EXERCISE OBJECTIVE: Reproduce every entry below character for character, with nothing changed, added, or left out.

=== DATA PROVIDED ===

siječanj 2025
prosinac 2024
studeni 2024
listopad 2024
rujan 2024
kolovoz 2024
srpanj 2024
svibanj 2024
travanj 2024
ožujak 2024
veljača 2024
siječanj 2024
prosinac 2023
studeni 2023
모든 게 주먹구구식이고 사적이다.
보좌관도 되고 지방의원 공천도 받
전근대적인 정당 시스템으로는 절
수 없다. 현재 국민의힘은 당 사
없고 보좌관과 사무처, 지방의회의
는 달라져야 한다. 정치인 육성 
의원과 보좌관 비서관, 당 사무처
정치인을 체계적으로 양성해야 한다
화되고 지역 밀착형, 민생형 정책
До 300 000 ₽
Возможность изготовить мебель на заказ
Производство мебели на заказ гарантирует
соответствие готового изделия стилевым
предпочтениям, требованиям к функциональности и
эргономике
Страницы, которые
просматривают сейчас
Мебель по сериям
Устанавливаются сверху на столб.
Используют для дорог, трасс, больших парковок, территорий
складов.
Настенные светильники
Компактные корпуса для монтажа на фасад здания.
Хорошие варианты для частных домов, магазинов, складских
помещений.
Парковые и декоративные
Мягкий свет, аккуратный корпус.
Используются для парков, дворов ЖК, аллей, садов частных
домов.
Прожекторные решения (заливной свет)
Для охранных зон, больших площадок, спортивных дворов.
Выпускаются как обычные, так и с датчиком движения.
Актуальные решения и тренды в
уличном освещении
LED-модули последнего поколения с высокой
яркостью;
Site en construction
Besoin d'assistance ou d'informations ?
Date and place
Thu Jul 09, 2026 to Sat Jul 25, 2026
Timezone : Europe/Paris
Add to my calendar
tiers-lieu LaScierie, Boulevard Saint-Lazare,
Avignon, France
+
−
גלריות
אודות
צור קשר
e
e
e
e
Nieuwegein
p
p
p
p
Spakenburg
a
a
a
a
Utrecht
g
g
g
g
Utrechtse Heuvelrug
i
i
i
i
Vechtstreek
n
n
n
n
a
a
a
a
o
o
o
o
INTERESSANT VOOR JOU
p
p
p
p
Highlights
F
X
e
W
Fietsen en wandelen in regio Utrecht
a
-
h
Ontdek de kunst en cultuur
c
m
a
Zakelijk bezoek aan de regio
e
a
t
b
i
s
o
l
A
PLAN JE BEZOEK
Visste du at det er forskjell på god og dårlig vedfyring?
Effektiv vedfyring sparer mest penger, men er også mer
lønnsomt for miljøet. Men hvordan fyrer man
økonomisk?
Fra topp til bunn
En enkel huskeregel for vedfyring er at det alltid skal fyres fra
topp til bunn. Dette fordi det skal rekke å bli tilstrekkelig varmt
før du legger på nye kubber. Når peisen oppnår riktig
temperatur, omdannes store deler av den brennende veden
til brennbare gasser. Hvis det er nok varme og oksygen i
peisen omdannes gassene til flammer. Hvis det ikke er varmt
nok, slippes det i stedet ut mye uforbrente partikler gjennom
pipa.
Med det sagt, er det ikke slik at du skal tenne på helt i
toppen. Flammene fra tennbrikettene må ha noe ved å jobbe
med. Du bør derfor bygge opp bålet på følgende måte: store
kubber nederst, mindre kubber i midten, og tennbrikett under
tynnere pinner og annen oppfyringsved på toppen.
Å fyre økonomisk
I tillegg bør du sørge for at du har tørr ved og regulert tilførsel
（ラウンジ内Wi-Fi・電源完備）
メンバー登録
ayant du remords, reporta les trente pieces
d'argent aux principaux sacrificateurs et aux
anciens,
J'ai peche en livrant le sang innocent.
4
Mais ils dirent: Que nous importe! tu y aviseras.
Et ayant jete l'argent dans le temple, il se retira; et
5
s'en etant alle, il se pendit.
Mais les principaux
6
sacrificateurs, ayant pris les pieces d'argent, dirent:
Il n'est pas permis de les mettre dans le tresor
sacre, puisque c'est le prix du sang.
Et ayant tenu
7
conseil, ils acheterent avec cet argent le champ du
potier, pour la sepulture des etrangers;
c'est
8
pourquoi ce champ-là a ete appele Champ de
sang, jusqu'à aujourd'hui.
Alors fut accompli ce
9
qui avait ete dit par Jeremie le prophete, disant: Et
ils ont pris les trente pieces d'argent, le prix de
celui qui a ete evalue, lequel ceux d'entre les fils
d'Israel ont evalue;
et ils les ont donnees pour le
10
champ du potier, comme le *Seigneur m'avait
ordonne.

===

SOLUTION TO THIS TASK:
siječanj 2025
prosinac 2024
studeni 2024
listopad 2024
rujan 2024
kolovoz 2024
srpanj 2024
svibanj 2024
travanj 2024
ožujak 2024
veljača 2024
siječanj 2024
prosinac 2023
studeni 2023
모든 게 주먹구구식이고 사적이다.
보좌관도 되고 지방의원 공천도 받
전근대적인 정당 시스템으로는 절
수 없다. 현재 국민의힘은 당 사
없고 보좌관과 사무처, 지방의회의
는 달라져야 한다. 정치인 육성 
의원과 보좌관 비서관, 당 사무처
정치인을 체계적으로 양성해야 한다
화되고 지역 밀착형, 민생형 정책
До 300 000 ₽
Возможность изготовить мебель на заказ
Производство мебели на заказ гарантирует
соответствие готового изделия стилевым
предпочтениям, требованиям к функциональности и
эргономике
Страницы, которые
просматривают сейчас
Мебель по сериям
Устанавливаются сверху на столб.
Используют для дорог, трасс, больших парковок, территорий
складов.
Настенные светильники
Компактные корпуса для монтажа на фасад здания.
Хорошие варианты для частных домов, магазинов, складских
помещений.
Парковые и декоративные
Мягкий свет, аккуратный корпус.
Используются для парков, дворов ЖК, аллей, садов частных
домов.
Прожекторные решения (заливной свет)
Для охранных зон, больших площадок, спортивных дворов.
Выпускаются как обычные, так и с датчиком движения.
Актуальные решения и тренды в
уличном освещении
LED-модули последнего поколения с высокой
яркостью;
Site en construction
Besoin d'assistance ou d'informations ?
Date and place
Thu Jul 09, 2026 to Sat Jul 25, 2026
Timezone : Europe/Paris
Add to my calendar
tiers-lieu LaScierie, Boulevard Saint-Lazare,
Avignon, France
+
−
גלריות
אודות
צור קשר
e
e
e
e
Nieuwegein
p
p
p
p
Spakenburg
a
a
a
a
Utrecht
g
g
g
g
Utrechtse Heuvelrug
i
i
i
i
Vechtstreek
n
n
n
n
a
a
a
a
o
o
o
o
INTERESSANT VOOR JOU
p
p
p
p
Highlights
F
X
e
W
Fietsen en wandelen in regio Utrecht
a
-
h
Ontdek de kunst en cultuur
c
m
a
Zakelijk bezoek aan de regio
e
a
t
b
i
s
o
l
A
PLAN JE BEZOEK
Visste du at det er forskjell på god og dårlig vedfyring?
Effektiv vedfyring sparer mest penger, men er også mer
lønnsomt for miljøet. Men hvordan fyrer man
økonomisk?
Fra topp til bunn
En enkel huskeregel for vedfyring er at det alltid skal fyres fra
topp til bunn. Dette fordi det skal rekke å bli tilstrekkelig varmt
før du legger på nye kubber. Når peisen oppnår riktig
temperatur, omdannes store deler av den brennende veden
til brennbare gasser. Hvis det er nok varme og oksygen i
peisen omdannes gassene til flammer. Hvis det ikke er varmt
nok, slippes det i stedet ut mye uforbrente partikler gjennom
pipa.
Med det sagt, er det ikke slik at du skal tenne på helt i
toppen. Flammene fra tennbrikettene må ha noe ved å jobbe
med. Du bør derfor bygge opp bålet på følgende måte: store
kubber nederst, mindre kubber i midten, og tennbrikett under
tynnere pinner og annen oppfyringsved på toppen.
Å fyre økonomisk
I tillegg bør du sørge for at du har tørr ved og regulert tilførsel
（ラウンジ内Wi-Fi・電源完備）
メンバー登録
ayant du remords, reporta les trente pieces
d'argent aux principaux sacrificateurs et aux
anciens,
J'ai peche en livrant le sang innocent.
4
Mais ils dirent: Que nous importe! tu y aviseras.
Et ayant jete l'argent dans le temple, il se retira; et
5
s'en etant alle, il se pendit.
Mais les principaux
6
sacrificateurs, ayant pris les pieces d'argent, dirent:
Il n'est pas permis de les mettre dans le tresor
sacre, puisque c'est le prix du sang.
Et ayant tenu
7
conseil, ils acheterent avec cet argent le champ du
potier, pour la sepulture des etrangers;
c'est
8
pourquoi ce champ-là a ete appele Champ de
sang, jusqu'à aujourd'hui.
Alors fut accompli ce
9
qui avait ete dit par Jeremie le prophete, disant: Et
ils ont pris les trente pieces d'argent, le prix de
celui qui a ete evalue, lequel ceux d'entre les fils
d'Israel ont evalue;
et ils les ont donnees pour le
10
champ du potier, comme le *Seigneur m'avait
ordonne.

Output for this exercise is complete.